Machine learning is beginning to change our world. More and more industries are integrating machine learning into processes specific to their businesses. This has, in some cases, resulted in 90% improvements over previous methods. Human decision making can be augmented or even completely replaced by machine learning. This technology can look through a company’s entire financial history and run through hundreds of thousands of simulated choices and outcomes in order to find the most optimized solution to a problem. This opens the door to machine intelligence one day matching and exceeding human intelligence.
Machine learning obviously has huge potential but it was created by humans which means that it also comes with all of the bugs and issues that any other application might. Because the algorithms underlying machine learning often augment or attempt to replace human decision making they can mimic our own biases or they can be created in such a way that it makes our existing problems even more en-grained. The potential for harm is increased as the technology is used in situations with serious consequences and when the machine’s decision is not transparent to the people affected.
There is nothing inherently wrong with using machine learning in any of these areas if the algorithms are better than humans or help to augment our decisions in a fair way. But just as humans are infallible so are the systems they create. Eric Holder, the US Attorney General in 2014, spoke about this growing concern stating, “although these measures were crafted with the best of intentions, I am concerned that they inadvertently undermine our efforts to ensure individualized and equal justice.”. He went on to say, “They may exacerbate unwarranted and unjust disparities that are already far too common in our criminal justice system and in our society.”
The main areas of concern are:
- The data going into the systems
- The factors within the data set that are used by the algorithm
- A lack of transparency within the system
- A lack of understanding by decision makers of how to weigh the results
Machine learning is only as good as the data it is given. If the data being fed into the system is old and no longer relevant, is incomplete and does not represent all groups, or is simply incorrect, then the results will be inaccurate and probably unfair.
For a very simple example, a car insurance company wants to predict accident rates. Machine learning finds patterns in the data and sees that aggressive drivers are more likely to get in wrecks and are more likely to drive red cars. A predictive model is created to give people in red cars slightly higher risk scores which translates to higher insurance prices. What happens if a certain group of people is also more likely to drive red cars, but they are no more likely to be aggressive drivers or to wreck than any other group? Using red cars to predict accident rates could unfairly target a certain group more than another even though both groups have the same rates of accidents.
If a machine learning algorithm decides you are ineligible for a home loan, you may want to know how it came to that conclusion so you can dispute the findings or improve your results. Currently, machine learning has a very difficult time showing its work and explaining how it came to a certain decision. When an algorithm has done millions of calculations and simulations to arrive at that result there is not currently an easy way for it to explain that process to a human.
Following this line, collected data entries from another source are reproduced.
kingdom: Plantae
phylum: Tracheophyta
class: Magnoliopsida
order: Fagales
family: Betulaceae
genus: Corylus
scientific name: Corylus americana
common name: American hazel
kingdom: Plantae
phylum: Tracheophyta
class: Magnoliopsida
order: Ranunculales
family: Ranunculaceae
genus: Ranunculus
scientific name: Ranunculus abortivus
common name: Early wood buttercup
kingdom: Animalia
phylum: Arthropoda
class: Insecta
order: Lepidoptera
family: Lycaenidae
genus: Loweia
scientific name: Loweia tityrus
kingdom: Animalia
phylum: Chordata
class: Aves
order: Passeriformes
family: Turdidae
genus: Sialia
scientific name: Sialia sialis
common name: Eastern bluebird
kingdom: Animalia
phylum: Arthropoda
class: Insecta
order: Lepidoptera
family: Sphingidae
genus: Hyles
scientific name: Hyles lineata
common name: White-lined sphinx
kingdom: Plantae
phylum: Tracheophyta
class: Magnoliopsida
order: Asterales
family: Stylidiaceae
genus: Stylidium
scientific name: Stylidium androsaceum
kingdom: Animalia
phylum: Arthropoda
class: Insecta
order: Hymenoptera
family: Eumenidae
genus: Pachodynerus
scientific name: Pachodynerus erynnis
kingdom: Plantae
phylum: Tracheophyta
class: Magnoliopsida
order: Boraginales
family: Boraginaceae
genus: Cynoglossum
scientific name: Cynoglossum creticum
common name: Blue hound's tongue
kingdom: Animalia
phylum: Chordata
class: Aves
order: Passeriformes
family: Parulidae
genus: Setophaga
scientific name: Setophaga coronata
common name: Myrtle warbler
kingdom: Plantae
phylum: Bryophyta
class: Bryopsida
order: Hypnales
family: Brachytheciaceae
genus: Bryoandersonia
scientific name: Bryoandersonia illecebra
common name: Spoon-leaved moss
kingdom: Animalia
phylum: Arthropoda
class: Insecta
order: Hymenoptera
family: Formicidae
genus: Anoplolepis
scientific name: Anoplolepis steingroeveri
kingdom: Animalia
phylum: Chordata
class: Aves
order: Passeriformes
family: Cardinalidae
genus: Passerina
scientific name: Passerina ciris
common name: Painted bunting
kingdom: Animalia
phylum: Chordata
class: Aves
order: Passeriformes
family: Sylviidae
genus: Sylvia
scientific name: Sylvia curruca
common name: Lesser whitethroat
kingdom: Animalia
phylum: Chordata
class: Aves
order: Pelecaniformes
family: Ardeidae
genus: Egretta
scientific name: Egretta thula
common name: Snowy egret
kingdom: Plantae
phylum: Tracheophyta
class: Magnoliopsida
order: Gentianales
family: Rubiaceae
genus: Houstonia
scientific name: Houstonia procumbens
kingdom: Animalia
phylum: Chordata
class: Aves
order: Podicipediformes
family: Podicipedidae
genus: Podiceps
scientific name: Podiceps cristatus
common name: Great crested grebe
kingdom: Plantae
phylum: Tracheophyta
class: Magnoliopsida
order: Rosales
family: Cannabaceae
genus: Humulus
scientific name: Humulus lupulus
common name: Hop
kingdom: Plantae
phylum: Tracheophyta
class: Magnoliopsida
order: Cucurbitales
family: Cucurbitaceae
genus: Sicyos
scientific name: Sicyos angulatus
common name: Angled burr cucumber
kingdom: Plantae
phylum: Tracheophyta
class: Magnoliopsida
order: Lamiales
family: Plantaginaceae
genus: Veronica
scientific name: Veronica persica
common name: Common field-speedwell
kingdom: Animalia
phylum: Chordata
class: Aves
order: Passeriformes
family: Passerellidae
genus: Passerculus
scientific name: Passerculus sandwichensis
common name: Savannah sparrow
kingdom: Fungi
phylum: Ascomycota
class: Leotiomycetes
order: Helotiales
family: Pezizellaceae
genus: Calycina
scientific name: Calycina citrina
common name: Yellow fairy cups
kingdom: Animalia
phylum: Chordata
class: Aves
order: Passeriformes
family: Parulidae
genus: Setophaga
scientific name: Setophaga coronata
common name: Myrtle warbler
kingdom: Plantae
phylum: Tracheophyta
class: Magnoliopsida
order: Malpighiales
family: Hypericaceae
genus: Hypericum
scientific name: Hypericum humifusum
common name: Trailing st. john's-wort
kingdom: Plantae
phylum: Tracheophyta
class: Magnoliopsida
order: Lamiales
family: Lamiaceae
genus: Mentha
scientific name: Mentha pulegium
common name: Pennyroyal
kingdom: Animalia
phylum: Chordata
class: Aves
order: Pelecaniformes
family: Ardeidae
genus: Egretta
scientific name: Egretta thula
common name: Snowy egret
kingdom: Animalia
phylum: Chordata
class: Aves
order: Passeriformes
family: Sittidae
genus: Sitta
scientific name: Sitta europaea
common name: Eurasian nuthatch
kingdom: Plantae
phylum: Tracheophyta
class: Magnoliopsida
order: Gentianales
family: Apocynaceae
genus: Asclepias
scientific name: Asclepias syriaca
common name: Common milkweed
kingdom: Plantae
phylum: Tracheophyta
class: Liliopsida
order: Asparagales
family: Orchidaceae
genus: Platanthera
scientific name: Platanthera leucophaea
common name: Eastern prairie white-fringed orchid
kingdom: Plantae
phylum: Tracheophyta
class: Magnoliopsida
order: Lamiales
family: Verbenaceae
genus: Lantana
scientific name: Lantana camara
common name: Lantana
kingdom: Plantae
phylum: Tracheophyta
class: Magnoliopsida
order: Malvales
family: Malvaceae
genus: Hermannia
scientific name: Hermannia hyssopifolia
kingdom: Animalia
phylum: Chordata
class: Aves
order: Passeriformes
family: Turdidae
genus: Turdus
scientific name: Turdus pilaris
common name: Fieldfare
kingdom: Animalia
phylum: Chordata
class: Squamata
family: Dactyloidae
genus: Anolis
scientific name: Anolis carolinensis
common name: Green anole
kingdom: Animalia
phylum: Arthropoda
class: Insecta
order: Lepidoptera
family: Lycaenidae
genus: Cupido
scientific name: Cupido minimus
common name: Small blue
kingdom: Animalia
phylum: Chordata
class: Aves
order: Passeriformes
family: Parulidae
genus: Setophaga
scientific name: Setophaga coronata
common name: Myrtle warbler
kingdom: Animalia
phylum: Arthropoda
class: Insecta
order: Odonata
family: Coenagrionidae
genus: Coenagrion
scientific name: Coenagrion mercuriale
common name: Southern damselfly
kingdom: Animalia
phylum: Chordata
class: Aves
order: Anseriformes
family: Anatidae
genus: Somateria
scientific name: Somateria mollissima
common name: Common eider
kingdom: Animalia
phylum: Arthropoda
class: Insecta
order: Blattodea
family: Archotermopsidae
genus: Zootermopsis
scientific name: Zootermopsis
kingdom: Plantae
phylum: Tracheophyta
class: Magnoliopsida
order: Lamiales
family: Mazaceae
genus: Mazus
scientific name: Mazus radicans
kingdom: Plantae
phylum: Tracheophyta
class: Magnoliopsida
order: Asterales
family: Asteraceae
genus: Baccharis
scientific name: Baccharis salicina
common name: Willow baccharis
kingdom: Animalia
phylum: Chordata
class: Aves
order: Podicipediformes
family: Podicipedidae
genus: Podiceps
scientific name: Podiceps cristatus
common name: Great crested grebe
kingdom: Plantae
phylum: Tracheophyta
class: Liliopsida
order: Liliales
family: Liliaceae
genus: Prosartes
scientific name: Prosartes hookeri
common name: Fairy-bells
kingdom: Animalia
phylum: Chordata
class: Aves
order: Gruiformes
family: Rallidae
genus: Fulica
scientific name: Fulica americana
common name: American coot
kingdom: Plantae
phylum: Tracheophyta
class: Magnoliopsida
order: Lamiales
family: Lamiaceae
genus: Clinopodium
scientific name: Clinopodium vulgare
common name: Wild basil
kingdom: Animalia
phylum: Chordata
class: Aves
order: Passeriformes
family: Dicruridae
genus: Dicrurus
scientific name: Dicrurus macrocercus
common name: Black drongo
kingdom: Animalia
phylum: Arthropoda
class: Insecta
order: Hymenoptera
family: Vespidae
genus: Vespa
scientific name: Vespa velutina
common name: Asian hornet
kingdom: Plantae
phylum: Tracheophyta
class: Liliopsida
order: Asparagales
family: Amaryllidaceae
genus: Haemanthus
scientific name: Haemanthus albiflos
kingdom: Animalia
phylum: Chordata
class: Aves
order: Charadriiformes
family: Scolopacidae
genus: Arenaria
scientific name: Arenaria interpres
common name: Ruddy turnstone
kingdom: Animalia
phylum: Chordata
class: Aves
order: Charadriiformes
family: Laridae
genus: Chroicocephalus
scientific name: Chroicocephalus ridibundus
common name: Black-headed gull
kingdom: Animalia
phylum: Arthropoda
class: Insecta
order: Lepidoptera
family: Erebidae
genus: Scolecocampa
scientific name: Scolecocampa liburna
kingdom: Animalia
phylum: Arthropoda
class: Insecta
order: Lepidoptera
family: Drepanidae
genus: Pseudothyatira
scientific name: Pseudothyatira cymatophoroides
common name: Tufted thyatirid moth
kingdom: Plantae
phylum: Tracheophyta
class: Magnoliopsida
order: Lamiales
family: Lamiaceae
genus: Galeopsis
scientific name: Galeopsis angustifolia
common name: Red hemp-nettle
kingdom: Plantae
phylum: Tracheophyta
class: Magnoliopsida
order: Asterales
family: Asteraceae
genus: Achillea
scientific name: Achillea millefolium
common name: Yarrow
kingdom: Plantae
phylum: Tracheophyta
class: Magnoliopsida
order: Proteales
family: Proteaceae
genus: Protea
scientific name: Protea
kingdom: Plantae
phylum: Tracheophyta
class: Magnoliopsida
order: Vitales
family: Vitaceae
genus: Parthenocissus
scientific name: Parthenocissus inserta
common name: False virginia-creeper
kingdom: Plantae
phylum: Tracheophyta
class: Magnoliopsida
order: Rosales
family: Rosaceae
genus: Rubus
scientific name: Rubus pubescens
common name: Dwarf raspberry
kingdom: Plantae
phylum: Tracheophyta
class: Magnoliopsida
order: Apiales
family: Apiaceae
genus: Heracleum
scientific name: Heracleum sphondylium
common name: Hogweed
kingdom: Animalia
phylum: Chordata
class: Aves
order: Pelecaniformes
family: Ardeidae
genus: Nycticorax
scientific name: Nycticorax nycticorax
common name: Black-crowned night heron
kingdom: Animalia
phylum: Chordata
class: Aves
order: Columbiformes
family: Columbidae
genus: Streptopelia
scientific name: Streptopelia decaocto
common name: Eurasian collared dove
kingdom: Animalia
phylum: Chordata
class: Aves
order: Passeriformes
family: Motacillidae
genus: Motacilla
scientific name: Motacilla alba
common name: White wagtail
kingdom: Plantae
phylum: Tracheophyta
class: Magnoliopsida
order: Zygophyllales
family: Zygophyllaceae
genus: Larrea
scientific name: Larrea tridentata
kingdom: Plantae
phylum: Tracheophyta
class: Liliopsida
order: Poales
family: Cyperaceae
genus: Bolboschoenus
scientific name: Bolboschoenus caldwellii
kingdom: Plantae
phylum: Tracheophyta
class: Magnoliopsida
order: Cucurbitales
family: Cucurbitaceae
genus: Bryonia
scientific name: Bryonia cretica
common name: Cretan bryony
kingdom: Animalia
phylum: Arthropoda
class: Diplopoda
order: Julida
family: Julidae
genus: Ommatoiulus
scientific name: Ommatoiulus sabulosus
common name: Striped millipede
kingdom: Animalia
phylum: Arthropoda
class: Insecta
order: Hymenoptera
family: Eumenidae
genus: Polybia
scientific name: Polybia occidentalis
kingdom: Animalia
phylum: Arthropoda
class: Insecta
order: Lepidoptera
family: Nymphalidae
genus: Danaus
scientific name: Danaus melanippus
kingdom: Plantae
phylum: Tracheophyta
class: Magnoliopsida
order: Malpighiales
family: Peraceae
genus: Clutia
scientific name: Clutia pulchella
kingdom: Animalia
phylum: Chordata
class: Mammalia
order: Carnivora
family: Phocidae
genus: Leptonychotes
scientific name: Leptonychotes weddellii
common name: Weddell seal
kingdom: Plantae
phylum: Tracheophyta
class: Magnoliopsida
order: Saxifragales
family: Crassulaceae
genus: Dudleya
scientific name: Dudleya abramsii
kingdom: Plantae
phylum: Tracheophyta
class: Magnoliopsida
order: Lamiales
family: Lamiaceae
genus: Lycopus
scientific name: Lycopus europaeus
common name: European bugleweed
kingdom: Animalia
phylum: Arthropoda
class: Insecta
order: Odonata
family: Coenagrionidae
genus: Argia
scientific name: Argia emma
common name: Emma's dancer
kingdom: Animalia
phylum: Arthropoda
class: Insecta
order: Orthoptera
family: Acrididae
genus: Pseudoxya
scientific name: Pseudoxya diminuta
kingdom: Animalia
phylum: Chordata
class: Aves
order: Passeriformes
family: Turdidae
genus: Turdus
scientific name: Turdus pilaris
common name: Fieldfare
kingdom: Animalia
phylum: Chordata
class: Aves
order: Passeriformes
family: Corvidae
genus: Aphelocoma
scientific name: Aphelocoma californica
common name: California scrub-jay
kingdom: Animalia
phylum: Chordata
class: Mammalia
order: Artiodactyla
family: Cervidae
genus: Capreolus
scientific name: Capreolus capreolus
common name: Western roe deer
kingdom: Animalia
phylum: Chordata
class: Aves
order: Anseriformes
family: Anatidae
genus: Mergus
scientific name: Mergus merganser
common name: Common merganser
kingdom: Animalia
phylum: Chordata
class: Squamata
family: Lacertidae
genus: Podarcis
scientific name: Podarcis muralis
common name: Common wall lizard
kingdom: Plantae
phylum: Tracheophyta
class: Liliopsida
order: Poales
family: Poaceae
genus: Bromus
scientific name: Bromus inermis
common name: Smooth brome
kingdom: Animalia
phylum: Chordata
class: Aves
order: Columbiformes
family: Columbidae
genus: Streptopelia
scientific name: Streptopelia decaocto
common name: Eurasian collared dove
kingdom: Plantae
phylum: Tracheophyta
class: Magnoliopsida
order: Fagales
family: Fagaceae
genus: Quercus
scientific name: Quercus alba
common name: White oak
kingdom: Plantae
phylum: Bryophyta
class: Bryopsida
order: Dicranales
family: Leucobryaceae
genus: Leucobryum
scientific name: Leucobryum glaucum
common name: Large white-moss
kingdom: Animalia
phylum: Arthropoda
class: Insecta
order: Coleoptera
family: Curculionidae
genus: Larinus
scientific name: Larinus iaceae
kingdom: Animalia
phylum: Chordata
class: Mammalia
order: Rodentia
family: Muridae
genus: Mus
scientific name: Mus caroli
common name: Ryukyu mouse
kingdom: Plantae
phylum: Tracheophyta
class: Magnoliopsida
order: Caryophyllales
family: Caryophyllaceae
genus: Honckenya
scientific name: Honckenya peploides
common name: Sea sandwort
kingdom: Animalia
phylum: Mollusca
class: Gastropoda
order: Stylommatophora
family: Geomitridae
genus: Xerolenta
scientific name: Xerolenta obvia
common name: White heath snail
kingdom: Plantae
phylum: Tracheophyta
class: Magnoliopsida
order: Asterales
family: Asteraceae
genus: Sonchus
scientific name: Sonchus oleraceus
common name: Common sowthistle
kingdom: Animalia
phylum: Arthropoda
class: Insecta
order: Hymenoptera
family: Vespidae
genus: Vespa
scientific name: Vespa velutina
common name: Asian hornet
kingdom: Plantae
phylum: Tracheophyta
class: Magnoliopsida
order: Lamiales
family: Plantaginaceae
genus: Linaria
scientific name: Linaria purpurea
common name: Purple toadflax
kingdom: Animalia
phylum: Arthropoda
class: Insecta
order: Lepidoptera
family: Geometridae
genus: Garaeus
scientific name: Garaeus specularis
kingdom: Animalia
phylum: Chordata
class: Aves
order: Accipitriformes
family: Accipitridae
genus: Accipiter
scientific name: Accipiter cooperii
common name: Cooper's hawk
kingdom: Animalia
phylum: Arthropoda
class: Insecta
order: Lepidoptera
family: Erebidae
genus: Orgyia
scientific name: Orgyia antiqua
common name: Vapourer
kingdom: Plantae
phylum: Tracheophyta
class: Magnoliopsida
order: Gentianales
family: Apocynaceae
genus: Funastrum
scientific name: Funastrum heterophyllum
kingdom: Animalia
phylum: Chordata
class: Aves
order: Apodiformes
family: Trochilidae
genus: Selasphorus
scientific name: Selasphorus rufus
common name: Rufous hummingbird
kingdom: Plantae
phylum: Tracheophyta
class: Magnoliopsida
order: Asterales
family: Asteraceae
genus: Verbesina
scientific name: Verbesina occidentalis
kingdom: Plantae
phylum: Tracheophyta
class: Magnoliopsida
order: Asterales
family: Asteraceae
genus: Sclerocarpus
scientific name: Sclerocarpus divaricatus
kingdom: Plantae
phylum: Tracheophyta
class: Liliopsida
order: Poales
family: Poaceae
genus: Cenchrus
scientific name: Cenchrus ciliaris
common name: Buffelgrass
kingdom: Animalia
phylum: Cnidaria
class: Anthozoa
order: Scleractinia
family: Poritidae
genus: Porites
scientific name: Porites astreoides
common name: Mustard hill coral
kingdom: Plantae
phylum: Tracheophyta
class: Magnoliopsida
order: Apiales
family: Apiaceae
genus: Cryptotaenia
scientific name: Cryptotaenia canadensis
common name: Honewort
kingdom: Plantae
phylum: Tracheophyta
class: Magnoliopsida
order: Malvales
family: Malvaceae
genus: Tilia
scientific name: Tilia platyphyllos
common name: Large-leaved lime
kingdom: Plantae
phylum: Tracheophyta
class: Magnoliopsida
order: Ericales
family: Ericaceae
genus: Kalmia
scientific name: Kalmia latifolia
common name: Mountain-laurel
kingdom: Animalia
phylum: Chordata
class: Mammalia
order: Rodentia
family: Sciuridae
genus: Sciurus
This results in very little transparency and ultimately a black box that you cannot see inside. Companies may also have a hard time revealing details about the inputs and inner workings of their technology as there could be closely guarded intellectual property as risk.
There are solutions to most, if not all, of these problems. The main challenge is identifying the problems in the first place and putting in the work to implement a proper solution. There are no magic bullets. Each solution can improve the situation but does not completely safeguard from all problems. A proactive approach to fixing problems is always preferable to having to fix a system or take it offline after the fact.
One new solution to the problem comes with the EU’s General Data Protection Regulation (GDPR) which has been in the news recently. This set of rules “protects users from having decisions made upon them based only on automated means or have the right to contest automated results that may be a factor of the decision.” In practice this allows people to have a human double check the machine’s work or appeal its findings in most cases.
In addition to regulatory efforts statistical validation testing can be performed on machine learning that is used to make predictions. Validation methods such as Monte-Carlo Cross Validation and k-Fold Cross Validation can test the accuracy of models that make predictions to ensure they predict successfully over a specific threshold.
In the area of transparency DARPA has been working on their Explainable AI project. This program attempts produce more explainable machine learning models with comparable performance to existing machine learning and AI system. If successful, it would also help to contextualize the results of a model by showing its strengths and weaknesses so decision makers are able to more appropriately weigh the machines results against other factors they are taking into consideration.
Machine learning has the potential to remove or at least counter act our own biases and bad decision-making skills. Until that point is reached, we should appreciate the potential problems and work to take proactive steps to solve them.